Si des amateurs ne l'avaient pas suivi, ce serait probablement passé inaperçu.
Crash test
Le 11 février 2015, SpaceX envoyait la petite sonde DSCOVR hors de l'orbite terrestre, vers le Point de Lagrange Soleil-Terre L1, à 1.5 millions de kilomètres de notre planète. Le décollage était très important pour l'entreprise de Hawthorne, puisque c'était la première fois que la NASA et la NOAA confiaient à SpaceX une mission aussi lointaine… Et tout s'était bien passé. Depuis, la mission poursuit sa surveillance des éruptions solaires, et elle est très connue grâce à sa caméra Epic, tournée vers la Terre dont elle « voit » en permanence une demi-sphère. Et l'étage supérieur de Falcon 9 ? Il est sur une orbite autour de la Terre… Mais chaotique.
En effet depuis 2015, sa trajectoire a été influencée plusieurs fois par la Lune. Ce qui aurait très bien pu mener à l'éjecter de l'orbite terrestre… Mais mène finalement à ce qu'il aille s'écraser sur notre satellite naturel, le 4 mars. Le point d'impact est encore peu précis, et l'équipe (amateure) qui a fait cette découverte espère disposer d'une estimation plus fiable d'ici début février. Ce sera dans tous les cas sur la face cachée de la Lune, aussi n'espérez pas, comme sur certains visuels fantaisistes, voir un quelconque impact.

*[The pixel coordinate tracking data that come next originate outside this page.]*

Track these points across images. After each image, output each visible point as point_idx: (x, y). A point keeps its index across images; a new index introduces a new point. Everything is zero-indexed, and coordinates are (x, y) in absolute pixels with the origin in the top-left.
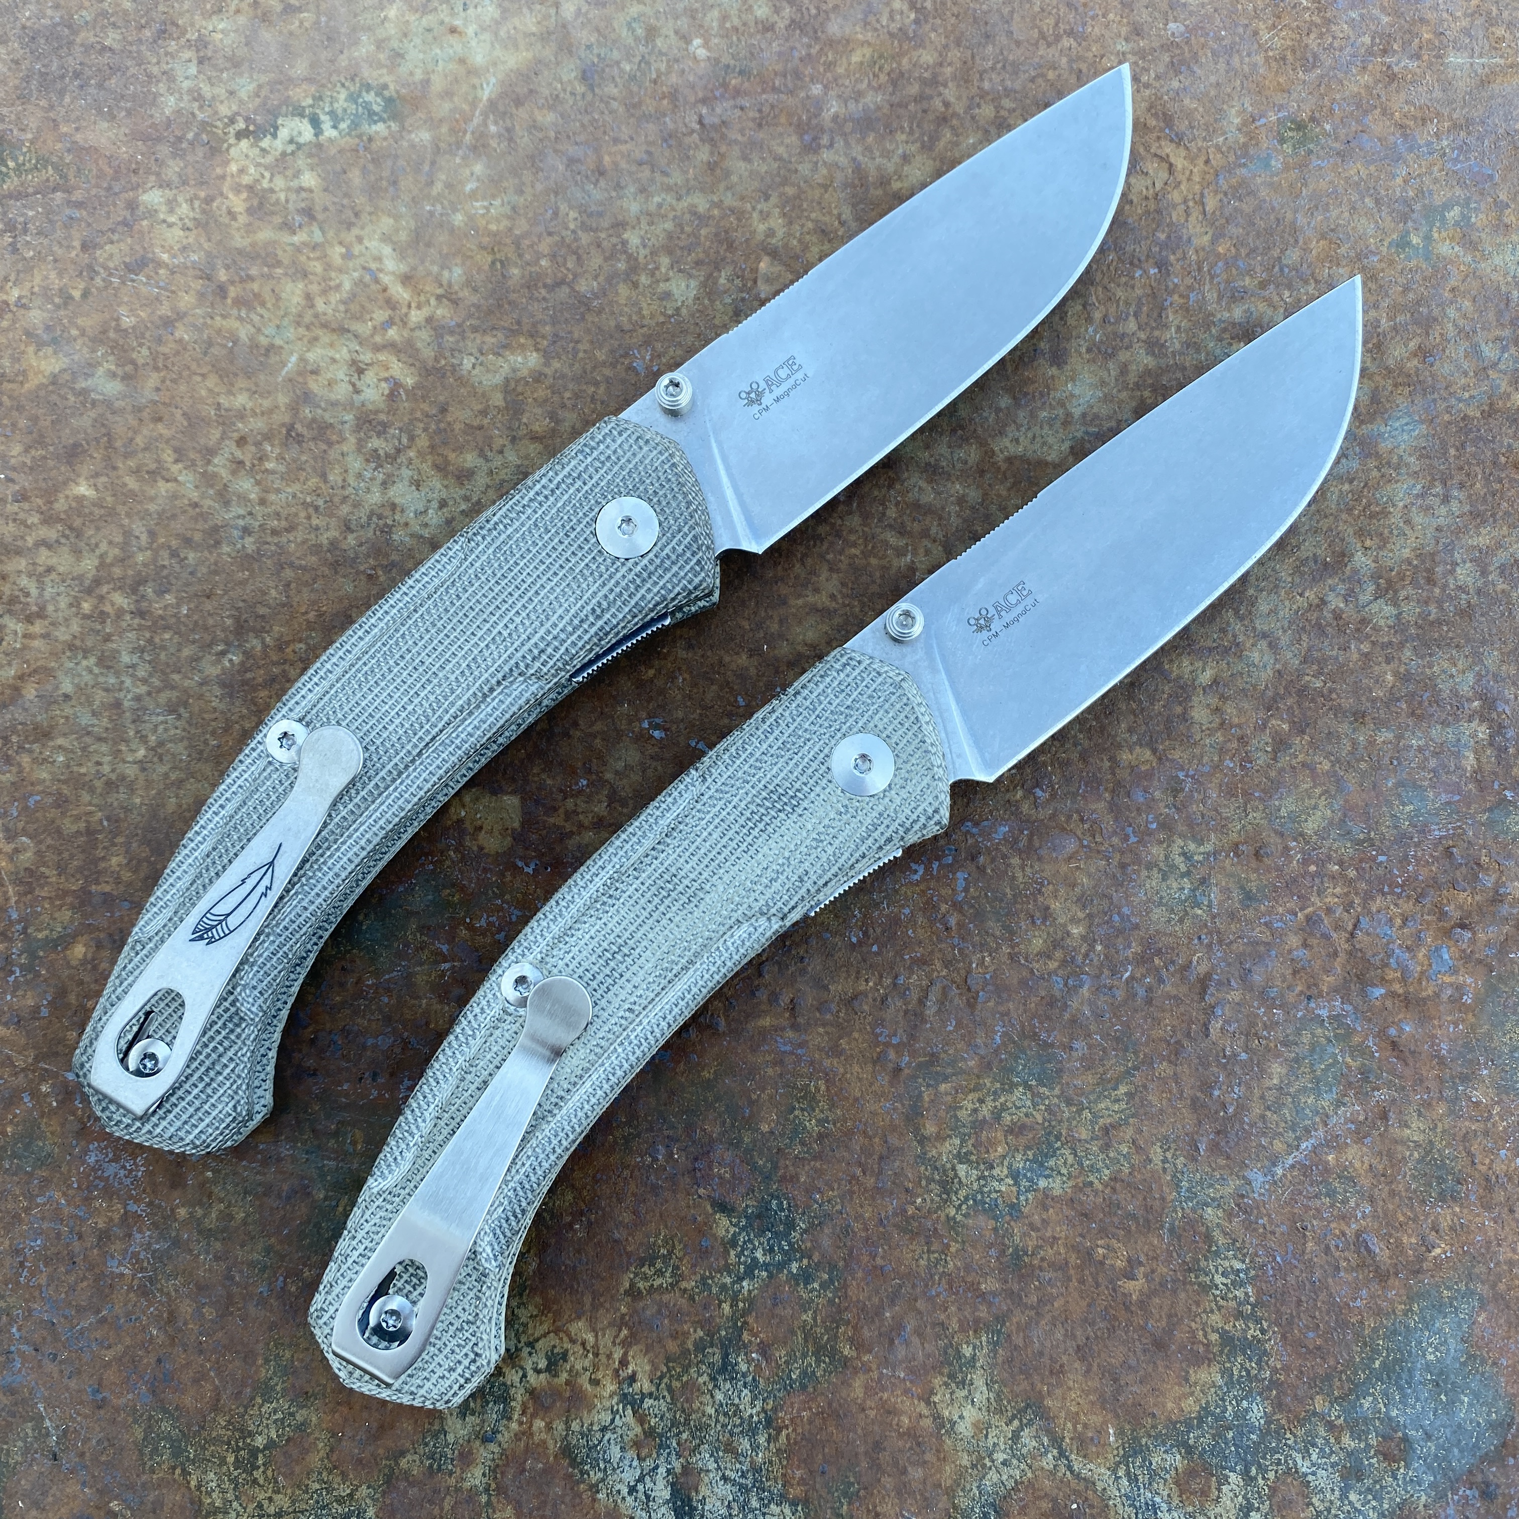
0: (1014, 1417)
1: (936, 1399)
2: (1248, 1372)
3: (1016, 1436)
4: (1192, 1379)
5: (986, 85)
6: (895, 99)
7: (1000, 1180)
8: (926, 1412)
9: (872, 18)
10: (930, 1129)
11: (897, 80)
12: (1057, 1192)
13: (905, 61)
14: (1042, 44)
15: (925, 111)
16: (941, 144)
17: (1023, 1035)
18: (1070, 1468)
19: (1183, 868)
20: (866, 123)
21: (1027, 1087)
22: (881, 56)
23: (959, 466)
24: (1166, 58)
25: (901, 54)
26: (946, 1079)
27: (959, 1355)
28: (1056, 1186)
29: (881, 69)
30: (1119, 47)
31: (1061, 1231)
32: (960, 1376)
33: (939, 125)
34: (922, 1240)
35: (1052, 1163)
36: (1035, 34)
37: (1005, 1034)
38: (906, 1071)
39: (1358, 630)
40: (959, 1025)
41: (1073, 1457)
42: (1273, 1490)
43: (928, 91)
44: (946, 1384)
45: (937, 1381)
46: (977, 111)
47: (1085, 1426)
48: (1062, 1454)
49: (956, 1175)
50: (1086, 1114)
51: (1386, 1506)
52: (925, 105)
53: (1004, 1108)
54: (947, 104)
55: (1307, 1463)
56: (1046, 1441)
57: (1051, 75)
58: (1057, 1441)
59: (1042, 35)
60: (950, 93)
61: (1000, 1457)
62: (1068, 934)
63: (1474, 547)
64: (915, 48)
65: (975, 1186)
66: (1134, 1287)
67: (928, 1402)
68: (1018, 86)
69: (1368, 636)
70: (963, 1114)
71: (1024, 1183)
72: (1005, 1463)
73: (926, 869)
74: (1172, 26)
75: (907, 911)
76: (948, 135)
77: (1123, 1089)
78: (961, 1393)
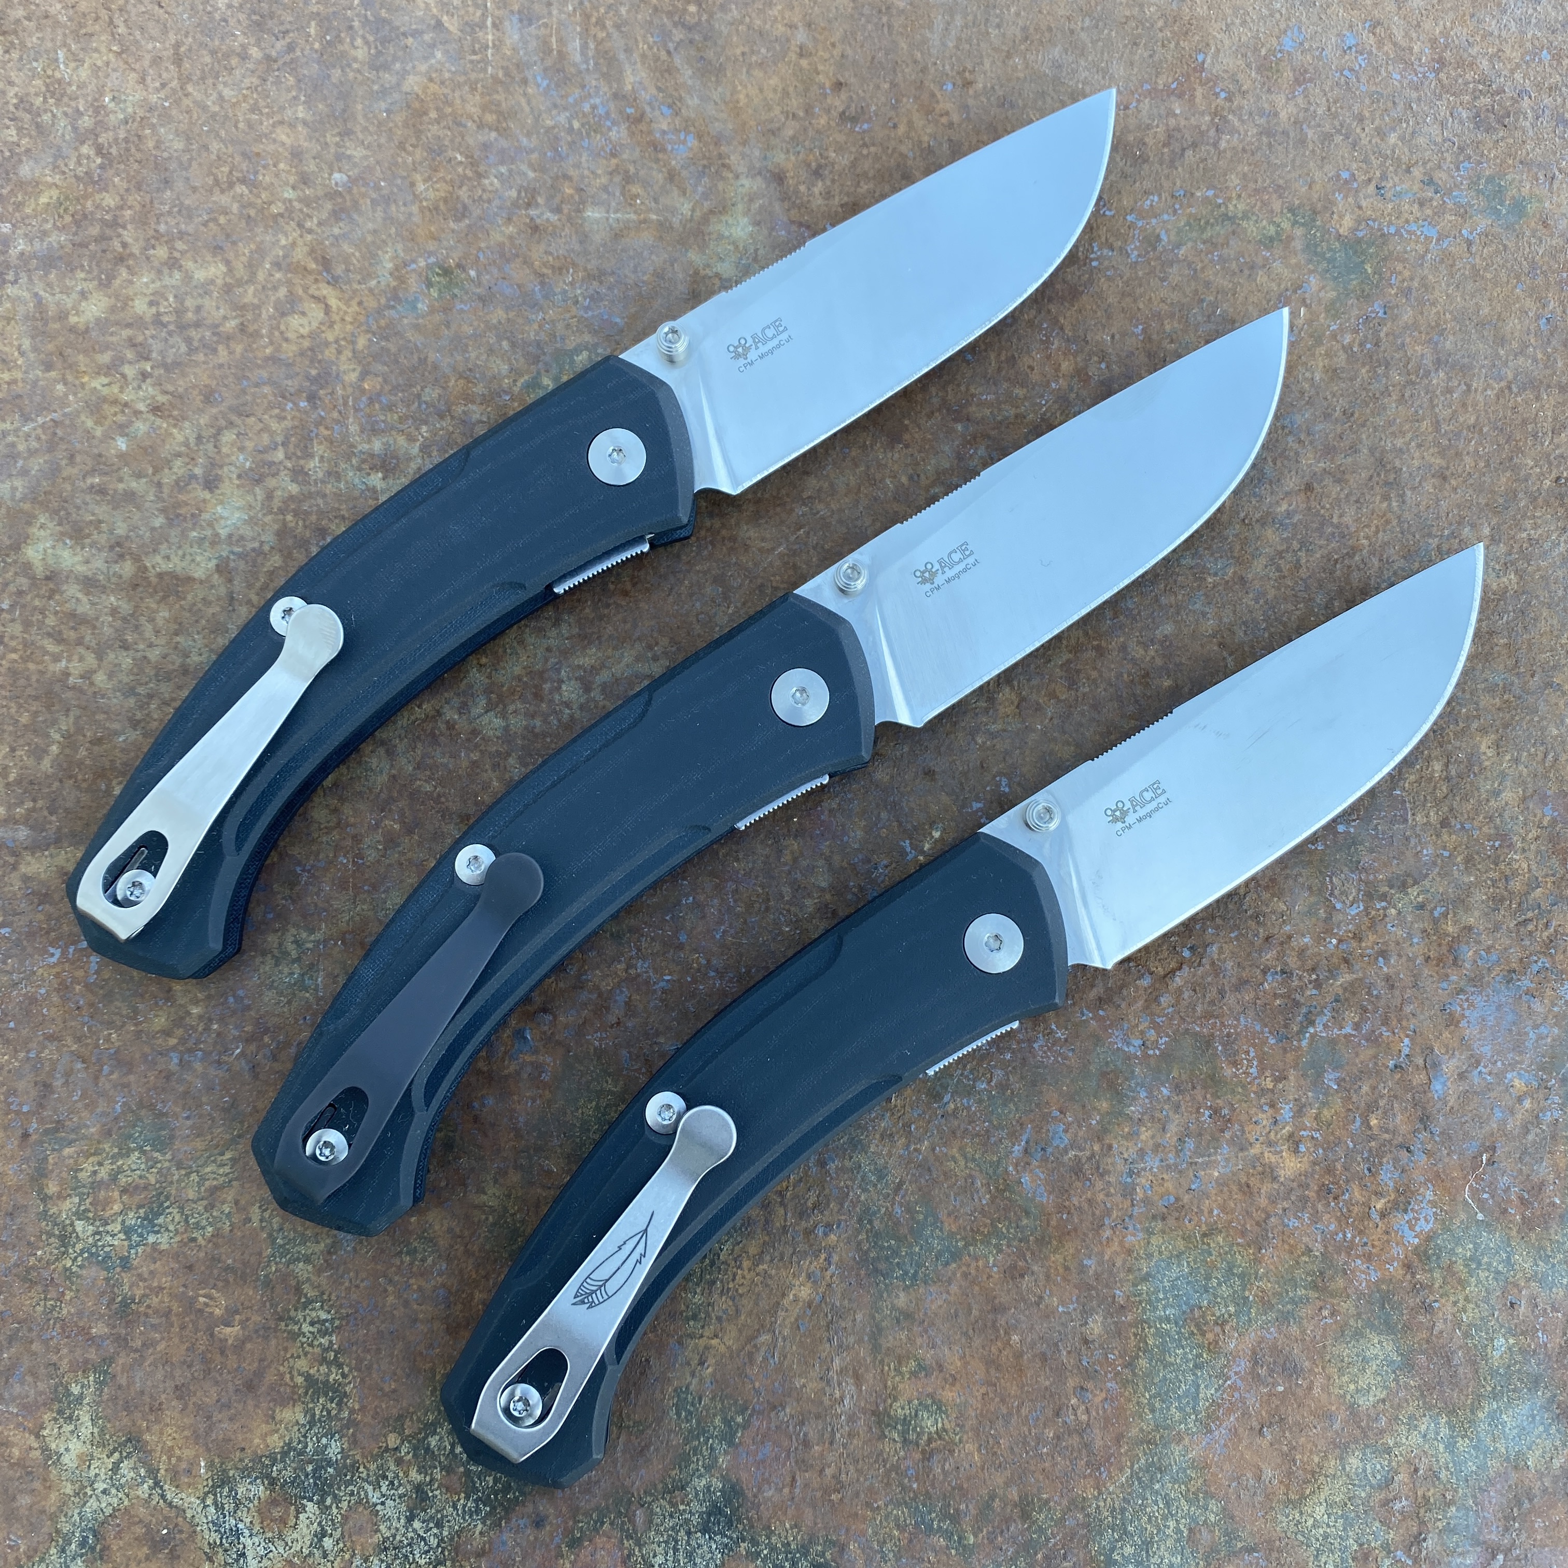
0: (115, 1450)
1: (45, 1433)
2: (329, 1412)
3: (116, 1468)
4: (278, 1418)
5: (162, 228)
6: (77, 239)
7: (113, 1236)
8: (36, 1445)
9: (60, 162)
10: (52, 1188)
11: (81, 220)
12: (164, 1247)
13: (89, 204)
14: (216, 190)
15: (104, 251)
16: (117, 282)
17: (141, 1105)
18: (163, 1496)
19: (294, 954)
20: (49, 261)
21: (144, 1152)
22: (67, 198)
23: (114, 580)
24: (329, 206)
25: (86, 197)
26: (70, 1143)
27: (68, 1393)
28: (163, 1240)
29: (66, 210)
30: (286, 195)
31: (166, 1281)
32: (68, 1412)
33: (116, 264)
34: (40, 1288)
35: (161, 1220)
36: (210, 181)
37: (124, 1104)
38: (34, 1137)
39: (468, 740)
40: (83, 1096)
41: (166, 1487)
42: (345, 1518)
43: (108, 232)
44: (55, 1419)
45: (47, 1417)
46: (152, 252)
47: (179, 1459)
48: (157, 1484)
49: (74, 1231)
50: (194, 1177)
51: (445, 1533)
52: (104, 245)
53: (120, 1170)
54: (124, 245)
55: (377, 1494)
56: (143, 1472)
57: (222, 220)
58: (153, 1472)
59: (217, 182)
60: (128, 235)
61: (100, 1486)
62: (188, 1013)
63: (579, 667)
64: (100, 191)
65: (91, 1240)
66: (230, 1332)
67: (38, 1436)
68: (191, 229)
69: (477, 746)
70: (82, 1175)
71: (135, 1238)
72: (104, 1492)
73: (63, 953)
74: (337, 176)
75: (43, 991)
76: (124, 273)
77: (228, 1155)
78: (68, 1428)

Il pleut des Falcon 9 (non)
Et même s'il était possible d'observer précisément l'impact de l'étage, ce dernier sera très limité. Ce bloc supérieur de Falcon 9 pèse 4 tonnes (essentiellement à cause de son unique moteur fusée), ce qui ne va rien changer à la surface lunaire, qui subit chaque année des centaines d'impacts de petits astéroïdes (tout comme la Terre d'ailleurs, même si pour nous ils sont consumés dans l'atmosphère). Il sera éventuellement possible, lorsque la trajectoire et le point d'impact seront affinés, que l'un des orbiteurs en fonction autour de la Lune soit capable de photographier, voire de filmer l'impact : Chandrayaan-2 (Inde) et Lunar Reconnaissance Orbiter (États-Unis) sont tous les deux capables de photographier la surface avec une précision supérieure à 50 cm/pixel.
Restent les annonces sensationnalistes de certains. Il est abusif de dire que l'étage est « hors de contrôle », il est tout simplement inerte et ne risque pas de tourner par surprise. Tout aussi fantaisistes, les articles qui s'inquiètent pour les orbiteurs (imaginez le degré de malchance pour un impact, compte tenu des volumes évoqués) ou pour les missions au sol (il n'y en a qu'une sur la face cachée, proche du pôle Sud). La palme est peut-être à donner au site Wion, qui illustre son article avec un véhicule… Qui s'est lui-même crashé sur la Lune.
Courez pour vos vies !
Car oui, crasher des véhicules sur la Lune n'est pas si rare que cela. Il y a eu bien sûr des missions ratées, comme Vikram ou Beresheet récemment, mais aussi des étages volontairement envoyés vers la Lune comme en 2007 (étage d'Atlas V) ou lors des missions Apollo. Cela n'en fait pas une « poubelle » comme certains titres le regrettent, même s'il y a quelques dizaines de tonnes de métaux en pièces, sur une surface de la taille de l'Asie. Sans compter enfin qu'il y a peu à polluer sur place : pas d'atmosphère, et une surface inerte soumise au travail de l'érosion solaire depuis des centaines de millions d'années. Falcon 9 ne va rien révéler… Et ce n'est pas la dernière fois que des pièces vont se briser sur place.